I’ve recently bumped into an interesting post about a stackoverflow vulnerability discovered by Anthony Ferrara. I didn’t think too much about it. I’ve come across similar issues before, where the application relies on a piece of information that might be easy to forge. Telephony systems are vulnerable to Caller ID spoofing, which becomes increasingly easier with Voice-Over-IP providers. Web based applications can also be fooled if they rely on header information, such as the X-Forwarded-For, typically used by Proxy servers.

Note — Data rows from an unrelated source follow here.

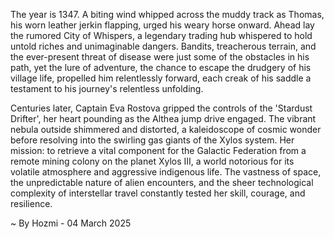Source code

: 
The year is 1347.  A biting wind whipped across the muddy track as Thomas, his worn leather jerkin flapping, urged his weary horse onward.  Ahead lay the rumored City of Whispers, a legendary trading hub whispered to hold untold riches and unimaginable dangers.  Bandits, treacherous terrain, and the ever-present threat of disease were just some of the obstacles in his path, yet the lure of adventure, the chance to escape the drudgery of his village life, propelled him relentlessly forward, each creak of his saddle a testament to his journey's relentless unfolding.

Centuries later, Captain Eva Rostova gripped the controls of the 'Stardust Drifter', her heart pounding as the Althea jump drive engaged.  The vibrant nebula outside shimmered and distorted, a kaleidoscope of cosmic wonder before resolving into the swirling gas giants of the Xylos system.  Her mission: to retrieve a vital component for the Galactic Federation from a remote mining colony on the planet Xylos III, a world notorious for its volatile atmosphere and aggressive indigenous life.  The vastness of space, the unpredictable nature of alien encounters, and the sheer technological complexity of interstellar travel constantly tested her skill, courage, and resilience.

~ By Hozmi - 04 March 2025
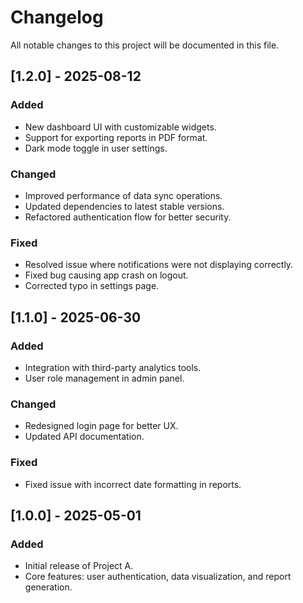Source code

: # Changelog

All notable changes to this project will be documented in this file.

## [1.2.0] - 2025-08-12
### Added
- New dashboard UI with customizable widgets.
- Support for exporting reports in PDF format.
- Dark mode toggle in user settings.

### Changed
- Improved performance of data sync operations.
- Updated dependencies to latest stable versions.
- Refactored authentication flow for better security.

### Fixed
- Resolved issue where notifications were not displaying correctly.
- Fixed bug causing app crash on logout.
- Corrected typo in settings page.

## [1.1.0] - 2025-06-30
### Added
- Integration with third-party analytics tools.
- User role management in admin panel.

### Changed
- Redesigned login page for better UX.
- Updated API documentation.

### Fixed
- Fixed issue with incorrect date formatting in reports.

## [1.0.0] - 2025-05-01
### Added
- Initial release of Project A.
- Core features: user authentication, data visualization, and report generation.
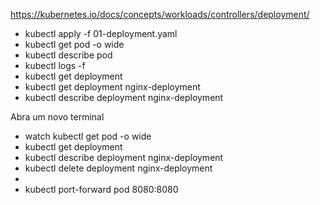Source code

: https://kubernetes.io/docs/concepts/workloads/controllers/deployment/

- kubectl apply -f 01-deployment.yaml
- kubectl get pod -o wide
- kubectl describe pod <pod-name>
- kubectl logs -f <pod-name>
- kubectl get deployment
- kubectl get deployment nginx-deployment
- kubectl describe deployment nginx-deployment

Abra um novo terminal
- watch kubectl get pod -o wide
- kubectl get deployment
- kubectl describe deployment nginx-deployment
- kubectl delete deployment nginx-deployment
- 
- kubectl port-forward pod <nome-pod> 8080:8080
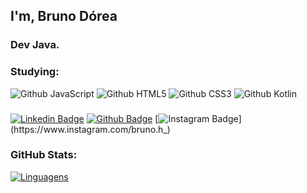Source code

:## I'm, Bruno Dórea
### Dev Java.


### Studying:

![Github JavaScript](https://img.shields.io/badge/JavaScript-F7DF1E?style=for-the-badge&logo=javascript&logoColor=black)
![Github HTML5](https://img.shields.io/badge/HTML5-E34F26?style=for-the-badge&logo=html5&logoColor=white)
![Github CSS3](https://img.shields.io/badge/CSS-239120?&style=for-the-badge&logo=css3&logoColor=white)
![Github Kotlin](https://img.shields.io/badge/Kotlin-1e6e42?style=for-the-badge&logo=Kotlin&logoColor=white)

###
[![Linkedin Badge](https://img.shields.io/badge/LinkedIn-0077B5?style=for-the-badge&logo=linkedin&logoColor=white&link=https://www.linkedin.com/in/bruno-d%C3%B3rea-971aa290/)](https://www.linkedin.com/in/brunohfdorea/)
[![Github Badge](https://img.shields.io/badge/GitHub-100000?style=for-the-badge&logo=github&logoColor=white&link=https://github.com/BrunoDorearias10/)](https://github.com/BrunoDorea)
[![Instagram Badge](https://img.shields.io/badge/Instagram-E4405F?style=for-the-badge&logo=instagram&logoColor=white&link=https://www.instagram.com/bruno.h_)](https://www.instagram.com/bruno.h_)


### GitHub Stats:
[![Linguagens](https://github-readme-stats.vercel.app/api/top-langs/?username=brunodorea)](https://github.com/anuraghazra/github-readme-stats)
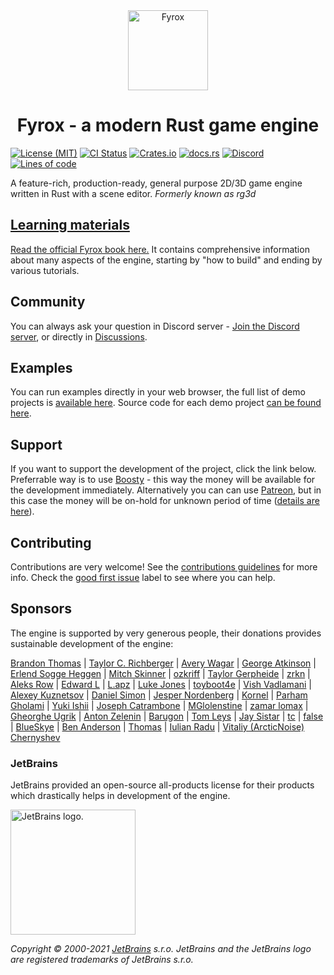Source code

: <div align="center">
  <a href="https://fyrox.rs/">
    <img src="pics/logo.png" width="128" height="128" alt="Fyrox" />
  </a>
  <h1>Fyrox - a modern Rust game engine</h1>
</div>

[![License (MIT)](https://img.shields.io/crates/l/fyrox)](https://github.com/FyroxEngine/Fyrox/blob/master/LICENSE.md)
[![CI Status](https://github.com/FyroxEngine/Fyrox/actions/workflows/ci.yml/badge.svg)](https://github.com/FyroxEngine/Fyrox/actions/workflows/ci.yml)
[![Crates.io](https://img.shields.io/crates/v/fyrox)](https://crates.io/crates/fyrox)
[![docs.rs](https://img.shields.io/badge/docs-website-blue)](https://docs.rs/Fyrox/)
[![Discord](https://img.shields.io/discord/756573453561102427)](https://discord.gg/xENF5Uh)
[![Lines of code](https://tokei.rs/b1/github/FyroxEngine/Fyrox)](https://github.com/FyroxEngine/Fyrox)

A feature-rich, production-ready, general purpose 2D/3D game engine written in Rust with a scene editor.
_Formerly known as rg3d_

## [Learning materials](https://fyrox-book.github.io/)

[Read the official Fyrox book here.](https://fyrox-book.github.io/) It contains comprehensive information about many aspects of the engine, starting
by "how to build" and ending by various tutorials.

## Community

You can always ask your question in Discord server - [Join the Discord server](https://discord.gg/xENF5Uh), or directly in 
[Discussions](https://github.com/FyroxEngine/Fyrox/discussions).

## Examples

You can run examples directly in your web browser, the full list of demo projects is [available here](https://fyrox.rs/examples.html).
Source code for each demo project [can be found here](https://github.com/FyroxEngine/Fyrox-demo-projects).

## Support

If you want to support the development of the project, click the link below. Preferrable way is to use [Boosty](https://boosty.to/fyrox) - this way the money
will be available for the development immediately. Alternatively you can can use [Patreon](https://www.patreon.com/mrdimas), but in this case the money will
be on-hold for unknown period of time ([details are here](https://github.com/FyroxEngine/Fyrox/issues/363)).

## Contributing

Contributions are very welcome! See the [contributions guidelines](CONTRIBUTING.md) for more info. Check the [good first issue](https://github.com/FyroxEngine/Fyrox/issues?q=is%3Aissue+is%3Aopen+label%3A%22good+first+issue%22) label to 
see where you can help.

## Sponsors

The engine is supported by very generous people, their donations provides sustainable development of the engine:

[Brandon Thomas](https://www.patreon.com/user?u=34951681) | [Taylor C. Richberger](https://www.patreon.com/user/creators?u=60141723) | [Avery Wagar](https://www.patreon.com/user?u=41863848) |
[George Atkinson](https://www.patreon.com/user?u=61771027) | [Erlend Sogge Heggen](https://www.patreon.com/amethystengine/creators) | [Mitch Skinner](https://www.patreon.com/user/creators?u=60141723) | [ozkriff](https://www.patreon.com/ozkriff) | [Taylor Gerpheide](https://www.patreon.com/user/creators?u=32274918) |
[zrkn](https://www.patreon.com/user/creators?u=23413376) | [Aleks Row](https://www.patreon.com/user/creators?u=51907853) | [Edward L](https://www.patreon.com/user/creators?u=53507198) | [L.apz](https://www.patreon.com/user/creators?u=5448832) | [Luke Jones](https://www.patreon.com/flukejones) | [toyboot4e](https://www.patreon.com/user/creators?u=53758973) | [Vish Vadlamani](https://www.patreon.com/user/creators?u=42768509) |
[Alexey Kuznetsov](https://www.patreon.com/user?u=39375025) | [Daniel Simon](https://www.patreon.com/user/creators?u=43754885) | [Jesper Nordenberg](https://www.patreon.com/jesnor) | [Kornel](https://www.patreon.com/user?u=59867) | [Parham Gholami](https://www.patreon.com/user?u=33009238) | [Yuki Ishii](https://www.patreon.com/user/creators?u=9564103) |
[Joseph Catrambone](https://www.patreon.com/user?u=4738580) | [MGlolenstine](https://github.com/MGlolenstine) | [zamar lomax](https://www.patreon.com/user?u=65928523) | [Gheorghe Ugrik](https://www.patreon.com/user?u=54846813) |
[Anton Zelenin](https://www.patreon.com/user?u=62378966) | [Barugon](https://www.patreon.com/user?u=11344465) | [Tom Leys](https://www.patreon.com/user?u=222856) | [Jay Sistar](https://www.patreon.com/user?u=284041) | [tc](https://www.patreon.com/user?u=11268466) | [false](https://www.patreon.com/user?u=713537) | [BlueSkye](https://www.patreon.com/EmotionalSnow) |
[Ben Anderson](https://www.patreon.com/user/creators?u=14436239) | [Thomas](https://www.patreon.com/user?u=317826) | [Iulian Radu](https://www.patreon.com/user?u=8698230) | [Vitaliy (ArcticNoise) Chernyshev](https://www.patreon.com/user?u=2601918)

### JetBrains

JetBrains provided an open-source all-products license for their products which drastically helps in development of the engine.

<img src="https://resources.jetbrains.com/storage/products/company/brand/logos/jb_beam.png" alt="JetBrains logo." width="200" height="200">

_Copyright © 2000-2021 [JetBrains](https://jb.gg/OpenSource) s.r.o. JetBrains and the JetBrains logo are registered trademarks of JetBrains s.r.o._
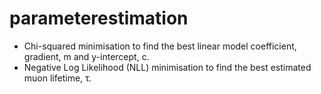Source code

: # parameterestimation
- Chi-squared minimisation to find the best linear model coefficient, gradient, m and y-intercept, c.
- Negative Log Likelihood (NLL) minimisation to find the best estimated muon lifetime, τ.
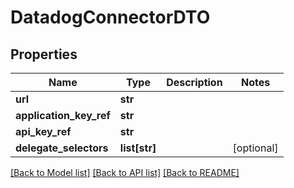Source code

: # DatadogConnectorDTO

## Properties
Name | Type | Description | Notes
------------ | ------------- | ------------- | -------------
**url** | **str** |  | 
**application_key_ref** | **str** |  | 
**api_key_ref** | **str** |  | 
**delegate_selectors** | **list[str]** |  | [optional] 

[[Back to Model list]](../README.md#documentation-for-models) [[Back to API list]](../README.md#documentation-for-api-endpoints) [[Back to README]](../README.md)

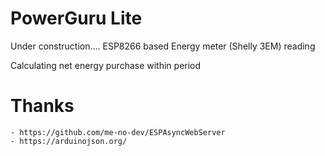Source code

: # PowerGuru Lite
Under construction....
ESP8266 based Energy meter (Shelly 3EM) reading

Calculating net energy purchase within period


# Thanks
    - https://github.com/me-no-dev/ESPAsyncWebServer
    - https://arduinojson.org/ 
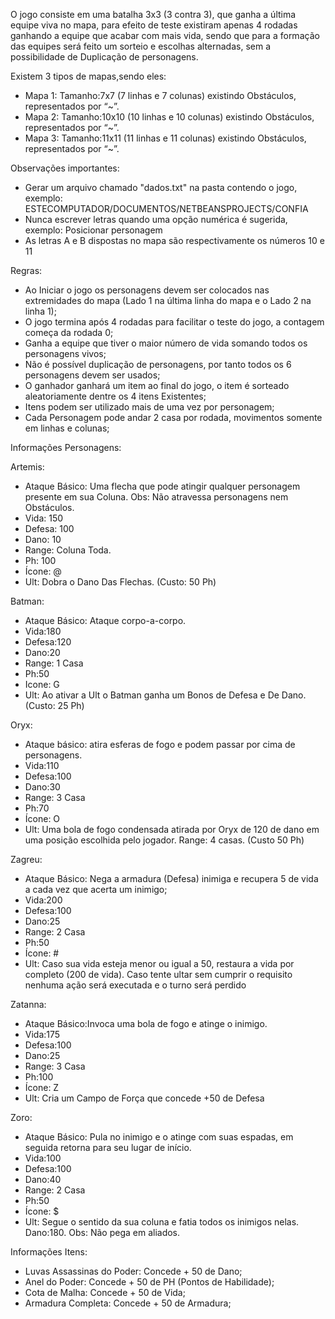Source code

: O jogo consiste em uma batalha 3x3 (3 contra 3), que ganha a última equipe viva no mapa, para efeito de teste existiram apenas 4 rodadas ganhando a equipe que acabar com mais vida, sendo que para a formação das equipes será feito um sorteio e escolhas alternadas, sem a possibilidade de Duplicação de personagens.

Existem 3 tipos de mapas,sendo eles: 
- Mapa 1: Tamanho:7x7 (7 linhas e 7 colunas) existindo Obstáculos, representados por “~”.
- Mapa 2: Tamanho:10x10 (10 linhas e 10 colunas) existindo Obstáculos, representados por “~”.
- Mapa 3: Tamanho:11x11 (11 linhas e 11 colunas) existindo Obstáculos, representados por “~”.

Observações importantes:
- Gerar um arquivo chamado "dados.txt" na pasta contendo o jogo, exemplo: ESTECOMPUTADOR/DOCUMENTOS/NETBEANSPROJECTS/CONFIA
- Nunca escrever letras quando uma opção numérica é sugerida, exemplo: Posicionar personagem
- As letras A e B dispostas no mapa são respectivamente os números 10 e 11

Regras:
- Ao Iniciar o jogo os personagens devem ser colocados nas extremidades do mapa (Lado 1 na última linha do mapa e o Lado 2 na linha 1);
- O jogo termina após 4 rodadas para facilitar o teste do jogo, a contagem começa da rodada 0;
- Ganha a equipe que tiver o maior número de vida somando todos os personagens vivos;
- Não é possível duplicação de personagens, por tanto todos os 6 personagens devem ser usados;
- O ganhador ganhará um item ao final do jogo, o item é sorteado aleatoriamente dentre os 4 itens Existentes;
- Itens podem ser utilizado mais de uma vez por personagem;
- Cada Personagem pode andar 2 casa por rodada, movimentos somente em linhas e colunas;

Informações Personagens:

Artemis:
- Ataque Básico: Uma flecha que pode atingir qualquer personagem presente em sua Coluna. Obs: Não atravessa personagens nem Obstáculos.
- Vida: 150
- Defesa: 100
- Dano: 10
- Range: Coluna Toda. 
- Ph: 100
- Ícone: @
- Ult: Dobra o Dano Das Flechas. (Custo: 50 Ph)

Batman:
- Ataque Básico: Ataque corpo-a-corpo.
- Vida:180 
- Defesa:120
- Dano:20
- Range: 1 Casa
- Ph:50
- Icone: G
- Ult: Ao ativar a Ult o Batman ganha um Bonos de Defesa e De Dano. (Custo: 25 Ph)

Oryx:
- Ataque básico: atira esferas de fogo e podem passar por cima de personagens.
- Vida:110 
- Defesa:100
- Dano:30
- Range: 3 Casa
- Ph:70
- Ícone: O
- Ult: Uma bola de fogo condensada atirada por Oryx de 120 de dano em uma posição escolhida pelo jogador. Range: 4 casas. (Custo 50 Ph)

Zagreu:
- Ataque Básico: Nega a armadura (Defesa) inimiga e recupera 5 de vida a cada vez que acerta um inimigo;
- Vida:200
- Defesa:100
- Dano:25
- Range: 2 Casa
- Ph:50
- Ícone: #
- Ult: Caso sua vida esteja menor ou igual a 50, restaura a vida por completo (200 de vida). Caso tente ultar sem cumprir o requisito nenhuma ação será executada e o turno será perdido

Zatanna:
- Ataque Básico:Invoca  uma bola de fogo e atinge o inimigo.
- Vida:175
- Defesa:100
- Dano:25
- Range: 3 Casa
- Ph:100
- Ícone: Z
- Ult: Cria um Campo de Força que concede +50 de Defesa

Zoro:
- Ataque Básico: Pula no inimigo e o atinge com suas espadas, em seguida retorna para seu lugar de início.
- Vida:100
- Defesa:100
- Dano:40
- Range: 2 Casa
- Ph:50
- Ícone: $
- Ult: Segue o sentido da sua coluna e fatia todos os inimigos nelas. Dano:180. Obs: Não pega em aliados.

Informações Itens:
- Luvas Assassinas do Poder: Concede + 50 de Dano;
- Anel do Poder: Concede + 50 de PH (Pontos de Habilidade);
- Cota de Malha: Concede + 50 de Vida;
- Armadura Completa: Concede + 50 de Armadura;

I was experimenting with switching rails from Phusion Passenger to Unicorn, when I suddenly came across a strange error message:
ActionDispatch::RemoteIp::IpSpoofAttackError (IP spoofing attack?!HTTP_CLIENT_IP="192.168.0.131"HTTP_X_FORWARDED_FOR="192.168.0.131"): app/controllers/application_controller.rb:138:in `append_info_to_payload'
That looked quite impressive. Rails is trying to identify spoofing attacks and raise an exception when it happens? Nice.
However, after digging a little deeper, trying to figure out what’s actually happening, it seems that Rails might actually be vulnerable to spoofing attacks under certain setups. I will try to describe those scenarios and suggest a few workarounds to avoid any pitfalls.
What I observed applies to Rails latest stable (3.2.9 at the time of writing), previous versions and potentially future versions as well (including 4.0).
Your rails application might be vulnerable to IP spoofing. To test it, try to add a fake
X-Forwarded-For header and check which IP address appears in your log files.
curl -H "X-Forwarded-For: 220.127.116.11" http://your.website.com
You can try to implement one of the workarounds mentioned below.